You can fire full HD movies with the Canon D30, but you’re limited to a maximum 24 frames per second. Canon gave this camera a big-hearted movie recording button on the top panel of the camera, making it easy to start and stop movie recording.

READ  Panasonic Lumix DC-G9 first impressions

Battery Life

If you’re using the camera beneath the waves normal shooting conditions, you can expect about 250 to 300 shots per charge. However, if you use the GPS feature quite a bit, the battery lifespan could be shut up shop to 150 to 200 shots.

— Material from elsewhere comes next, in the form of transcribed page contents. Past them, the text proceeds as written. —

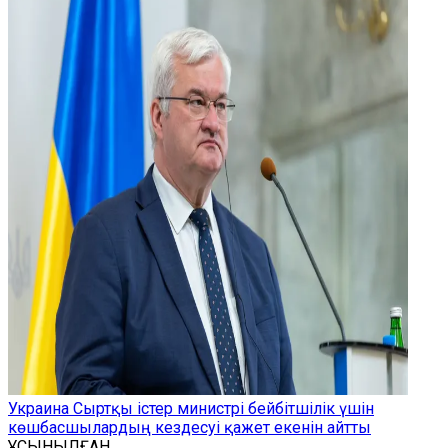
Украина Сыртқы істер министрі бейбітшілік үшін
көшбасшылардың кездесуі қажет екенін айтты
ҰСЫНЫЛҒАН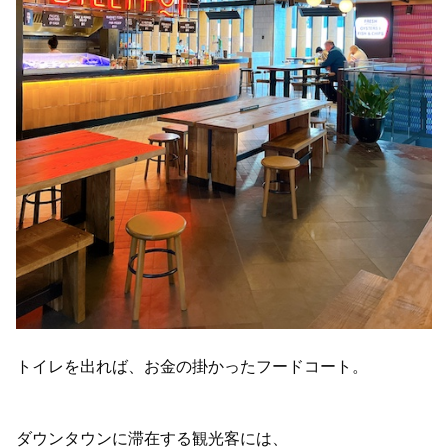
トイレを出れば、お金の掛かったフードコート。
ダウンタウンに滞在する観光客には、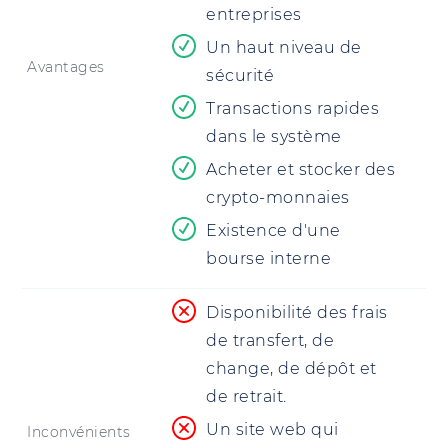
entreprises
Un haut niveau de
Avantages
sécurité
Transactions rapides
dans le système
Acheter et stocker des
crypto-monnaies
Existence d'une
bourse interne
Disponibilité des frais
de transfert, de
change, de dépôt et
de retrait.
Un site web qui
Inconvénients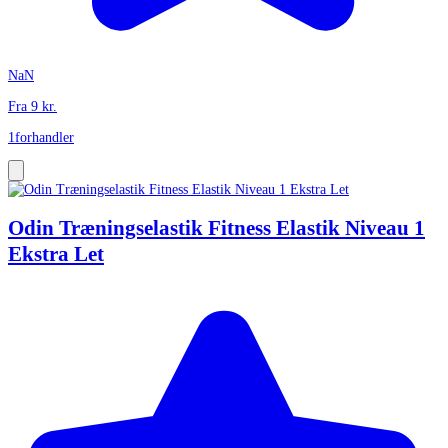
NaN
Fra
9
kr.
1
forhandler
Odin Træningselastik Fitness Elastik Niveau 1
Ekstra Let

Because the D30 has no viewfinder, you’ll have to use the 3.0-inch LCD screen to frame all photos. The screen produces a sharp parade, but it wasn’t quite as bright on the default setting as I’d like. Glare from sunlight when using this PowerShot camera outdoors strained me to increase the brightness of the display screen beyond the standard setting, which will further decrease the battery lifespan.

Wrap Up

This Canon PowerShot D30 doughty camera review shows a model that has very strong waterproof and shockproof capabilities. Versus other compact waterproof is the process of making an object or structure waterproof or water-resistant so that it remains relatively unaffected by water or cameras, the D30 tenders above average tough features and amazing submersion skills. However, a small image sensor and only 12.1 megapixels of resolution stop the Canon may refer to D30’s image image (from Latin: imago) is an artifact that depicts visual perception, for example, a photo or a two-dimensional picture, that quality. And its 5X optical zoom lens lags well behind other models in its price range, though in all fairness it is a cartilaginous camera. I wouldn’t recommend this model if you’re just looking for an everyday camera. But if you need a camera to use primarily for diving and open-air activities or sports, while also using it occasionally on dry land, the PowerShot D30 is a solid camera for those who want an easy to use model.

Republished: gadgetreview.com

About the author

Gina Stephens

Gina Stephens

Gina is a photography enthusiast and drone lover who loves to fly drones, capture images and have fun cherishing them with family and friends.